Government To Auction $104-Billion Next Week

Since President Obama took office, the Fed has issued roughly $33-billion dollars in new Treasury Securities a week.

Ten weeks, that's $330-billion dollars, roughly the amount of our total budget deficit in 1983.

Reading this article from CNBC (unbelievably, owned by NBC) one can get the sense of disaster looming on the horizon. This $104-billion dollar auction is roughly a third of our total budget deficit for 1983. But it's not going to stop here. There are going to be more mega-auctions in the future.

For those of you who are aware of the way things are priced, what do you think will happen to the price of these securities? Will they be going up? Or, will they be going down?

When there's a surplus of a good--any good--in a market, what we tend to see is the price of that good moving downward. It's one of those simple facts of life we forget about when we start claiming that monopolies and oligopolies can artificially set a price. But experience teaches another lesson; even monopolies are encouraged to reduce prices to maximize return on investment. Setting prices artificially too high results in unrealized returns on ones investment.

Unlike monopolies, government securities face a lot of competition. And not just with other government securities, like state and local bonds.

So, what would induce you to invest your cash into a newly issued federal note? Most people would say it's the interest rate offered by the note. Buy a one hundred dollar note for a year at ten percent interest rate, and the end of the year you get $110.00. Neat.

But what is the real rate, if in an auction, that $100.00 note sells for $90.00? Prices going down are a good thing, no? Not in this case.
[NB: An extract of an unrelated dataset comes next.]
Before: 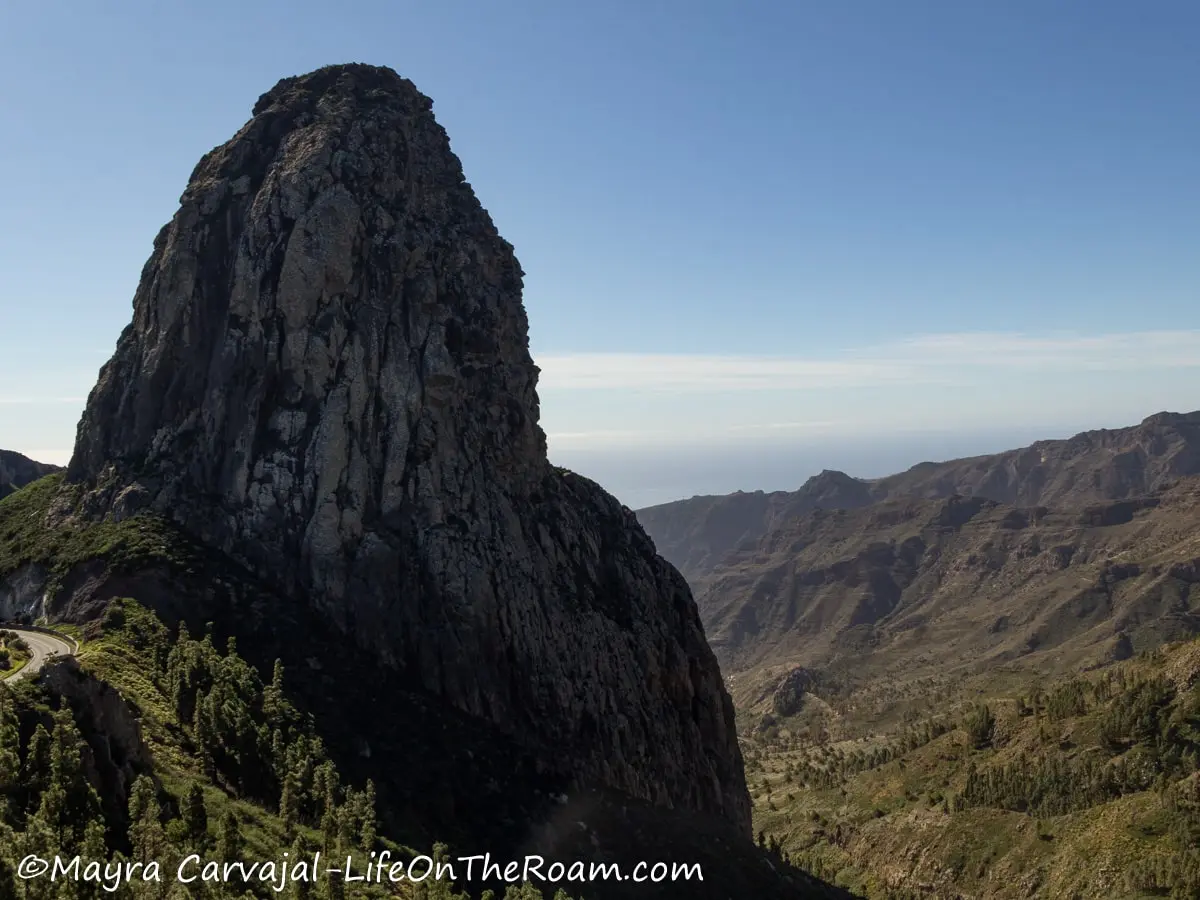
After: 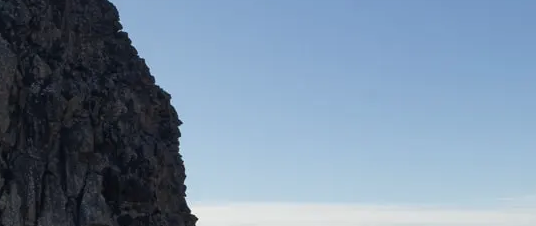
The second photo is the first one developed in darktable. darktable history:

What was a ten percent interest rate has now turned into a 22 percent interest rate; $110.00 for a $90.00 investment. The nominal value of the bond remains the same, but the actual interest rate required for someone to buy this note has jumped up by more than two times the offered rate. Just as markets determine price, markets also determine interest rates. And not always in the way Leftist Intellectuals want them to be determined. They can cry and moan about monopolies, oligopolies, globalism and all the rest--including evil corporations and sustainability--but at the end of the day, the world's billions of people, acting out of their own self-interest, determine the price of goods and services regardless of the policies of those who would be our masters. Democrats are especially good at ignoring the realities of the financial world, more used to name calling those who point out the errancy in their Vision!™ And, since markets are more powerful than governments, as Leftists continue to see their ineffective Vision!™ continually trumped by markets, they seek greater and more intrusive controls over transactions. This, of course, is called "regulatory reform."
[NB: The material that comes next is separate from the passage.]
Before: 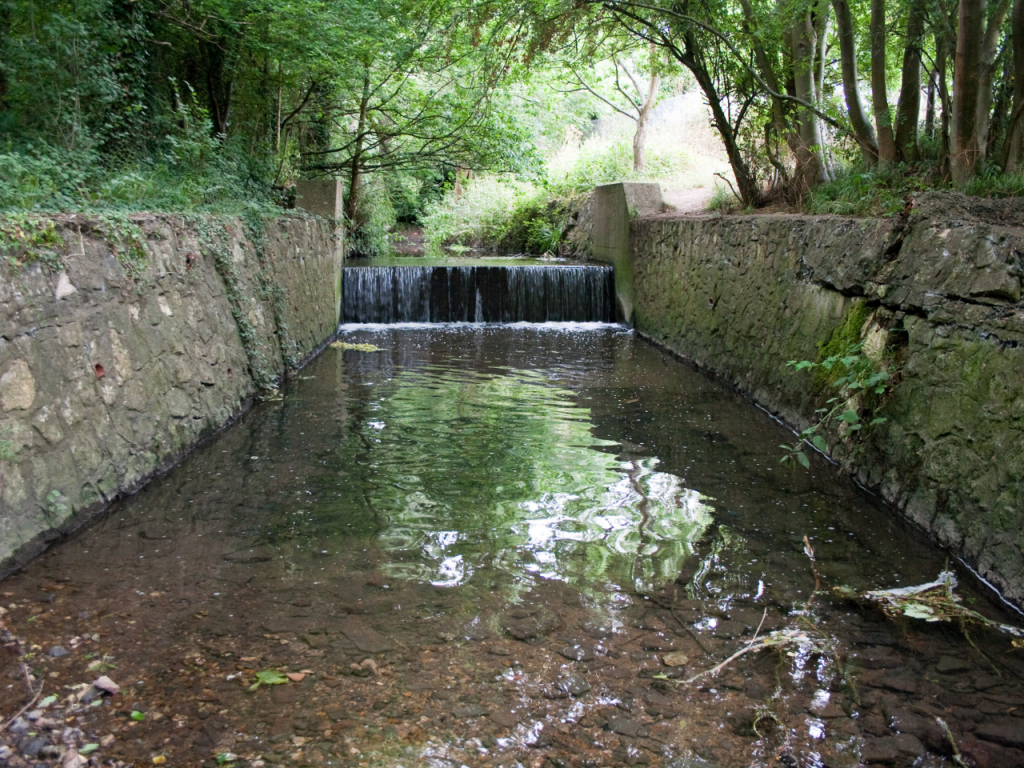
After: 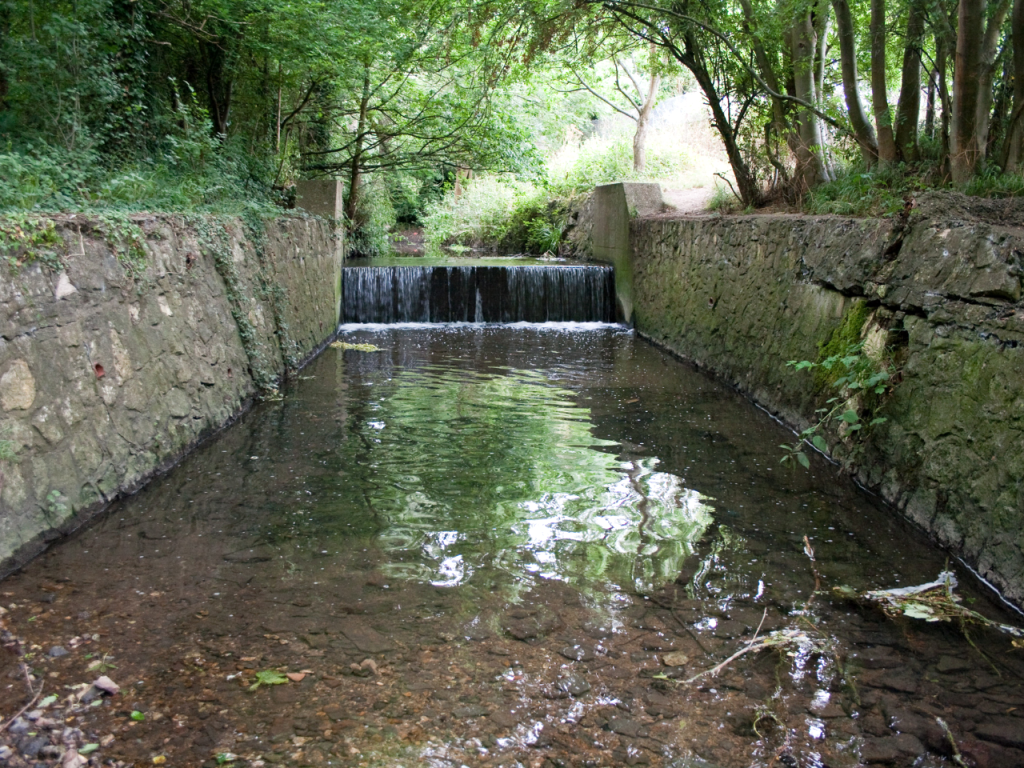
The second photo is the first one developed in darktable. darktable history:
exposure: exposure 0.078 EV, compensate highlight preservation false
Remember, the Soviets entered Russian politics with a rather more or less unregulated economy. By the time they were done, they were basically a broke, third world country. And seventy years behind the rest of the world. Even the great Communist apologists recognized the organizing efficiency of free market capitalism. Their response was to sabotage when possible the West in order to help ameliorate the rational observed, quantitative differences that were apparent between capitalism and socialism.
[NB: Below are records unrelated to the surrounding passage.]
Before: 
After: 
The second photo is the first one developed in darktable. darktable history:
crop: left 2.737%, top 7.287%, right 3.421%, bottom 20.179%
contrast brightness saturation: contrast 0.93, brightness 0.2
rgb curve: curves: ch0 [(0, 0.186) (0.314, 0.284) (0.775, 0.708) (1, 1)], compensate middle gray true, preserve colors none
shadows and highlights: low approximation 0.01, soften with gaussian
But, the point here is just this simple: we cannot continue to issue debt as a nation at this rate. Increasing interest rates combined with increasing unemployment, taxes and regulation does not bode well for the hope that our economy will recover and grow. If you know a Democrat, do yourself a favour and point this out, won't you?

1 comments:

T. D. said...

Just as you say, we are soon going to have a big dose of economic realism. And it isn't going to be happy news.